HARRIS: Seems like something you should be able to answer
BARR: I don't know ……. pic.twitter.com/8FIqrGzSrm
— Aaron Rupar (@atrupar) May 1, 2019
Barr isn’t just Trump’s cover up artist. In his last stint as attorney general he completed the Iran-Contra coverup, and, in the waning days of the George H.W. Bush administration, he pressured federal prosecutors in Little Rock, AR, to build a case against associates of Bill and Hillary Clinton, in the hope of ensnaring them in a scandal that might save his boss’s presidency.
In the intervening decades, Barr has only grown more conspiratorial and contemptuous of the rule of law. Two years ago he emailed New York Times reporter Peter Baker, “I have long believed that the predicate for investigating the [Uranium One] deal, as well as the [Clinton] foundation, is far stronger than any basis for investigating so-called ‘collusion,’” exposing the psyche of a man steeped in the authoritarian language of right-wing propaganda. If Trump wants the Justice Department to investigate the Bidens on the basis of whatever Giuliani cooked up with Ukrainian prosecutors, Barr is precisely the kind of attorney general who will make it happen. If that turns into a dead end, he will find something else. Other Trump loyalists—including Peter Schweizer, who cooked up the Uranium One conspiracy theory ahead of the last election—would like DOJ to investigate whether the Chinese government has leverage over the Bidens. Any port in the storm.
Peter Schweizer, whose earlier book spurred an FBI probe of the Clinton Foundation, alleges that China targeted family of Joe Biden with business deals https://t.co/98oQEpy5y8 via @WSJ
— Robert Barnes (@barnes_law) April 25, 2019
All of these developments form the backdrop of a scheme to knock out the Democratic candidate Trump is known to fear the most. Trump associates have been unusually frank, without seeming coy, about their concern that Biden could defeat Trump in the general election, and they would apparently like to neutralize the threat by embroiling Biden in a politically motivated criminal investigation.
This isn’t a clever strategy, but it is blunt and chilling, and, if successful, can and will be repeated to hobble whichever Democrat Trump fears second most, and ultimately on whichever Democrat wins the party’s 2020 presidential nomination.
Though none of this is illegal, it is elementally impeachable conduct. Importantly, though, it is impeachable conduct cloaked in the phony armor of justice. If a plan like this gets far enough along, the shameless people who contrived it will decry any effort to use it as a basis for impeachment as a corrupt abuse meant to place Democrats above the law. And that would surely be enough to cow the famously impeachment-phobic opposition party into inaction.

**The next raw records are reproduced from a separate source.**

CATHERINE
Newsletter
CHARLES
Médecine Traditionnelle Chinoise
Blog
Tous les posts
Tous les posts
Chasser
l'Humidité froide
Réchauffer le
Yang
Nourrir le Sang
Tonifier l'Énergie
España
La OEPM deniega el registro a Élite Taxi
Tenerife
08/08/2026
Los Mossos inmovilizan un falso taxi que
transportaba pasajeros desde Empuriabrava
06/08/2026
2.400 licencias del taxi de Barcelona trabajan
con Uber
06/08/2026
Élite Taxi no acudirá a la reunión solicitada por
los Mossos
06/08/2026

Democrats could easily avoid this trap by initiating impeachment proceedings now, not just on the basis of this new reporting, but the conduct detailed in the Mueller report, and the more quotidian and routine ways Trump flouts his oath of office.

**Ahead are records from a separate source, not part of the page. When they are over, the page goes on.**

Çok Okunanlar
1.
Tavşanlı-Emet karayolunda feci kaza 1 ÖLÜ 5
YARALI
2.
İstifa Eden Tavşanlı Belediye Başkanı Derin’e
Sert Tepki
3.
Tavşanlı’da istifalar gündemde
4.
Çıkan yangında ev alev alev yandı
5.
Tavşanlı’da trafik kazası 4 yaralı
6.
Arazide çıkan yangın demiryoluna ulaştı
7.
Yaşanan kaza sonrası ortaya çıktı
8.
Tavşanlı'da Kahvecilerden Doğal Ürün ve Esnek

They have instead chosen to communicate to Trump that all of these improprieties are acceptable—and less than a month after the Mueller report became public, their paralysis has uncorked Trump’s authoritarian desires. On Wednesday, Barr revealed that he and Trump have discussed at least some of the criminal investigations Mueller spun off to other components of the Justice Department—investigations Barr has refused to recuse himself from. Barr has also conscripted the department’s inspector general into a “review” of the origins of the Russia investigation that Trump clearly expects will yield criminal charges, however frivolous. If Democrats are too helpless to help their own candidates, how are they to help people caught up in that investigation, or the victims of the criminal behavior Mueller referred out to other prosecutors? And the worst part is that Barr has been Trump’s attorney general for only two and a half months—which means they’re just getting started.